If I am genuinely hacking something up for my own use then I will write the best code that I don't have to think about. Let the compiler be my friend for warnings etc. but I won't automatically create types for the hell of it.
The more likely the code is to be used, even occasionally, I ramp up the level of checks.
minimal magic numbers
better variable names
fully checked & defined array/string lengths
programming by contract assertions
null value checks
exceptions (depending upon context of the code)
basic explanatory comments
accessible usage documentation (if perl etc.)
I'll take a different definition of defensive programming, as the one that's advocated by Effective Java by Josh Bloch. In the book, he talks about how to handle mutable objects that callers pass to your code (e.g., in setters), and mutable objects that you pass to callers (e.g., in getters).
For setters, make sure to clone any mutable objects, and store the clone. This way, callers cannot change the passed-in object after the fact to break your program's invariants.
For getters, either return an immutable view of your internal data, if the interface allows it; or else return a clone of the internal data.
When calling user-supplied callbacks with internal data, send in an immutable view or clone, as appropriate, unless you intend the callback to alter the data, in which case you have to validate it after the fact.
The take-home message is to make sure no outside code can hold an alias to any mutable objects that you use internally, so that you can maintain your invariants.
I am very much of the opinion that correct programming will protect against these risks. Things like avoiding deprecated functions, which (in the Microsoft C++ libraries at least) are commonly deprecated because of security vulnerabilities, and validating everything that crosses an external boundary.
Functions that are only called from your code should not require excessive parameter validation because you control the caller, that is, no external boundary is crossed. Functions called by other people's code should assume that the incoming parameters will be invalid and/or malicious at some point.
My approach to dealing with exposed functions is to simply crash out, with a helpful message if possible. If the caller can't get the parameters right then the problem is in their code and they should fix it, not you. (Obviously you have provided documentation for your function, since it is exposed.)
Code injection is only an issue if your application is able to elevate the current user. If a process can inject code into your application then it could easily write the code to memory and execute it anyway. Without being able to gain full access to the system code injection attacks are pointless. (This is why applications used by administrators should not be writeable by lesser users.)
In my experience, positively employing defensive programming does not necessarily mean that you end up improving the quality of your code. Don't get me wrong, you need to defensively program to catch the kinds of problems that users will come across - users don't like it when your program crashes on them - but this is unlikely to make the code any easier to maintain, test, etc.

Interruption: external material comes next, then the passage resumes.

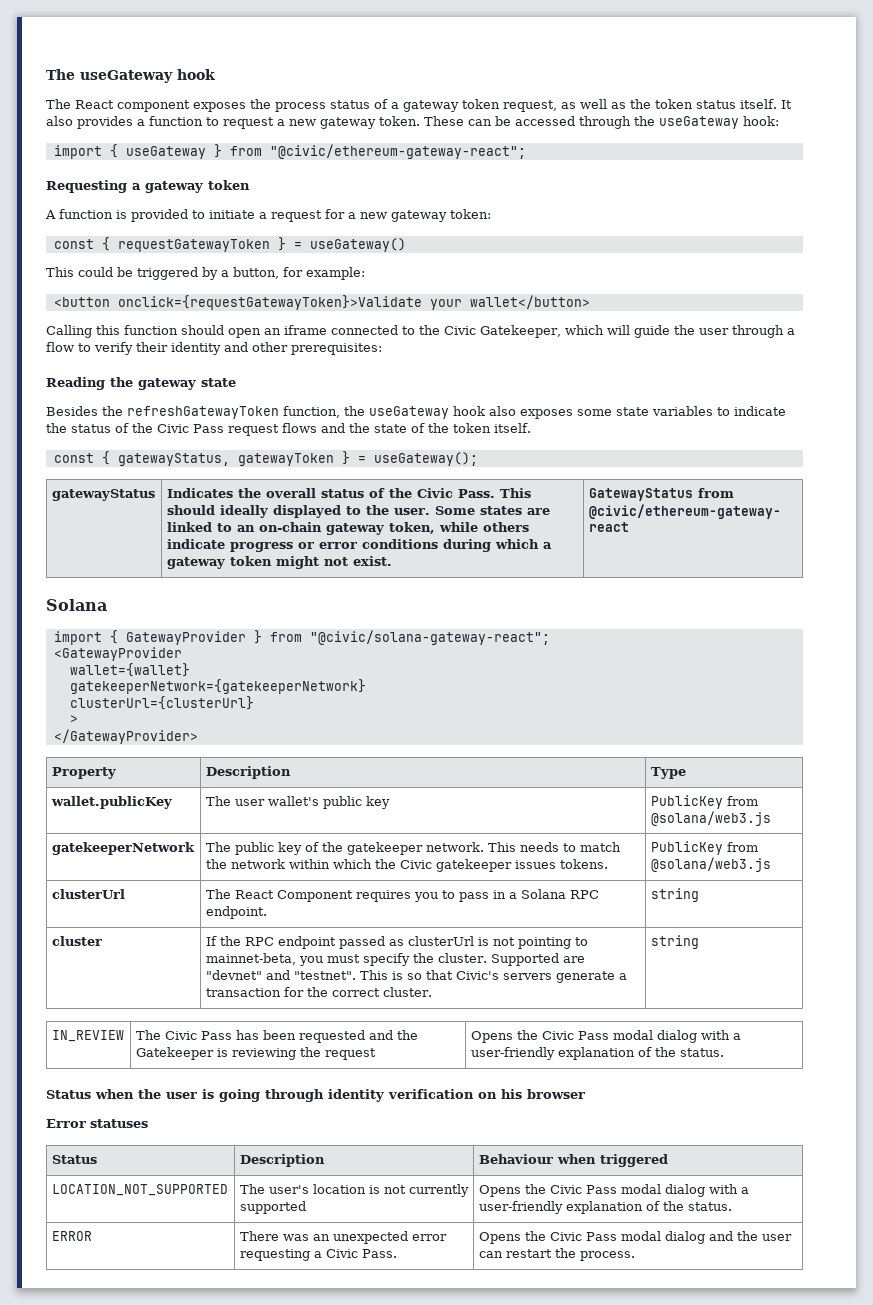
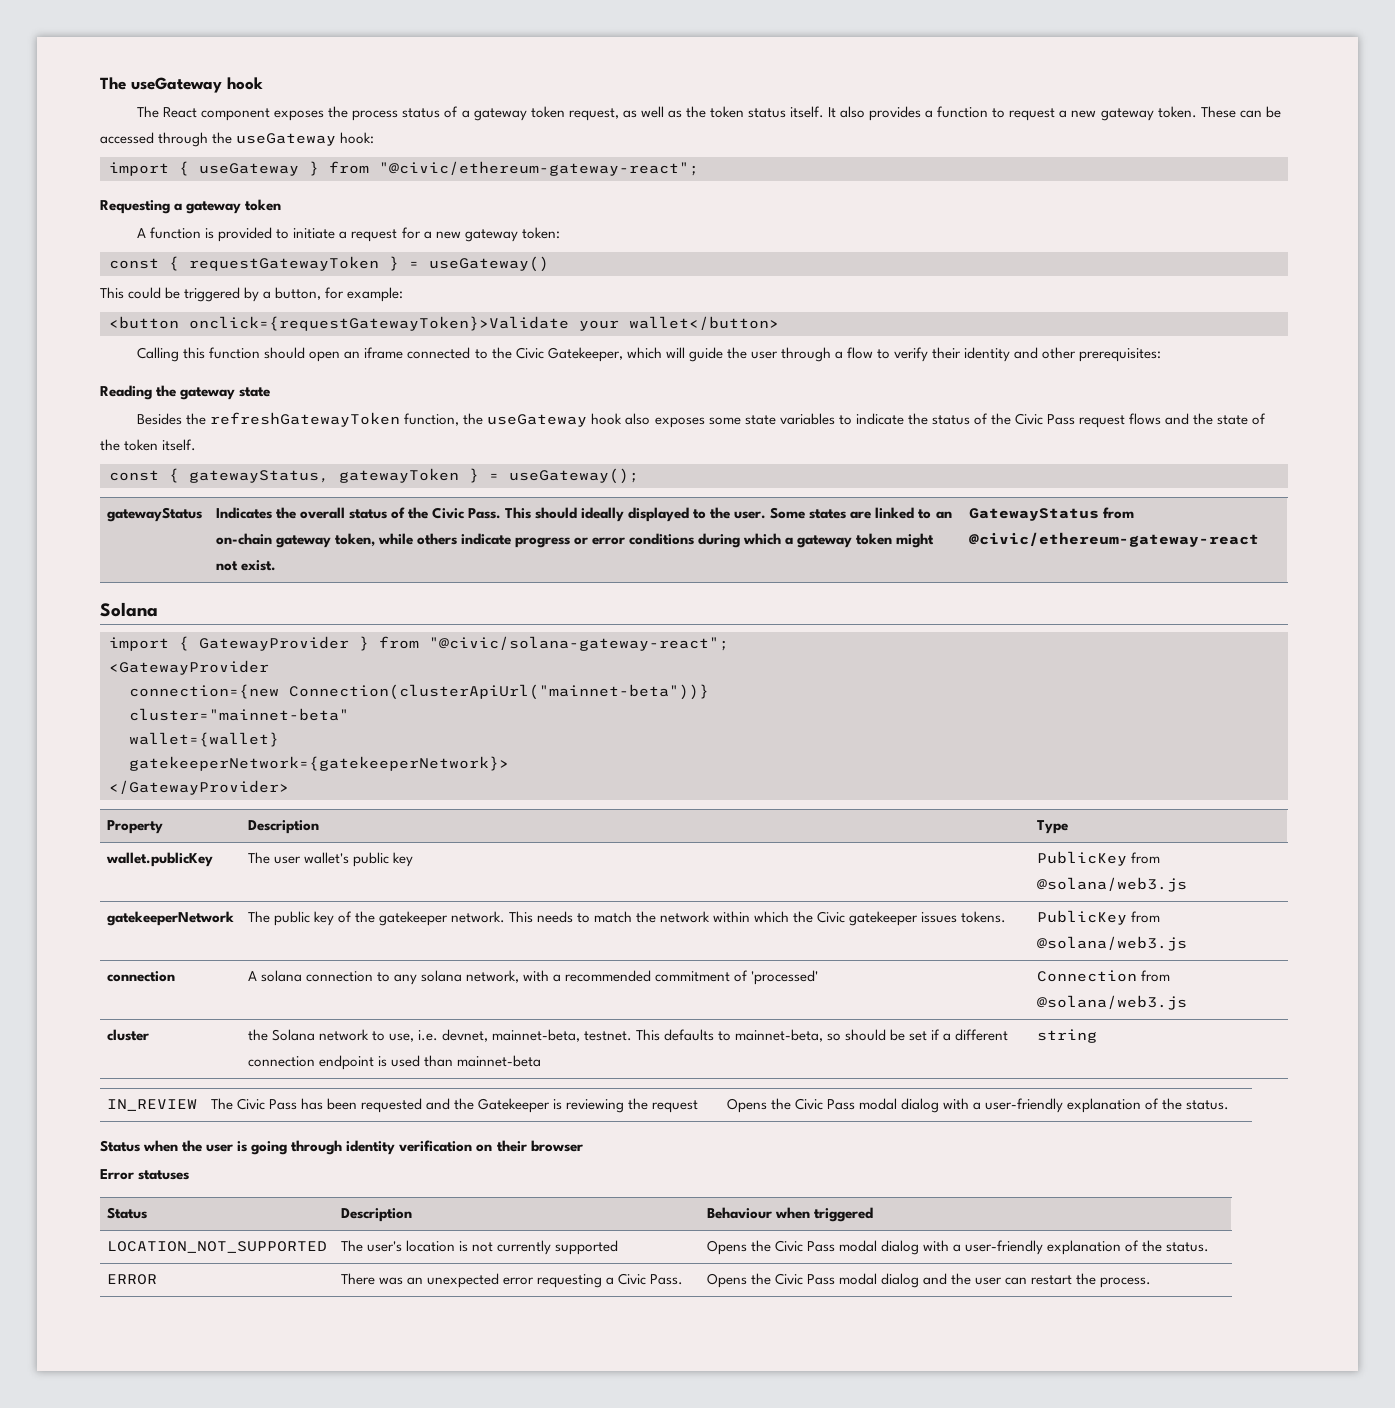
[69,663,190,677] [69,679,366,694] [69,696,254,710] [69,715,78,723] wallet={wallet} // gatekeeperNetwork={gatekeeperNetwork} // clusterUrl={clusterUrl} // > -> [129,684,709,700] [129,708,349,721] [129,732,279,747] [129,756,509,771] connection={new Connection(clusterApiUrl("mainnet-beta"))} // cluster="mainnet-beta" // wallet={wallet} // gatekeeperNetwork={gatekeeperNetwork}>
[51,889,125,899] [205,889,599,902] [205,906,267,919] [650,888,699,902] [51,936,102,946] [205,936,588,949] [205,953,585,966] [205,970,627,983] [205,987,432,997] clusterUrl | The React Component requires you to pass in a Solana RPC endpoint. | string // cluster | If the RPC endpoint passed as clusterUrl is not pointing to mainnet-beta, you must specify the cluster. Supported are "devnet" and "testnet". This is so that Civic's servers generate a transaction for the correct cluster. -> [106,971,175,982] [247,970,819,985] [1036,970,1170,982] [1036,995,1187,1010] [106,1029,149,1041] [247,1029,1009,1042] [247,1055,541,1070] connection | A solana connection to any solana network, with a recommended commitment of 'processed' | Connection from @solana/web3.js // cluster | the Solana network to use, i.e. devnet, mainnet-beta, testnet. This defaults to mainnet-beta, so should be set if a different connection endpoint is used than mainnet-beta
[501,1089,522,1099] his -> [496,1140,527,1152] their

Several years ago, we made it policy to use assertions at all levels of our software and this - along with unit testing, code reviews, etc. plus our existing application test suites - had a significant, positive effect on the quality of our code.
Java, Signed JARs and JAAS.
Java to prevent buffer overflow and pointer/stack whacking exploits.
Don't use JNI. ( Java Native Interface) it exposes you to DLL/Shared libraries.
Signed JAR's to stop class loading being a security problem.
JAAS can let your application not trust anyone, even itself.
J2EE has (admittedly limited) built-in support for Role based security.
There is some overhead for some of this but the security holes go away.
Simple answer: It depends.
Too much defensive coding can cause major performance issues.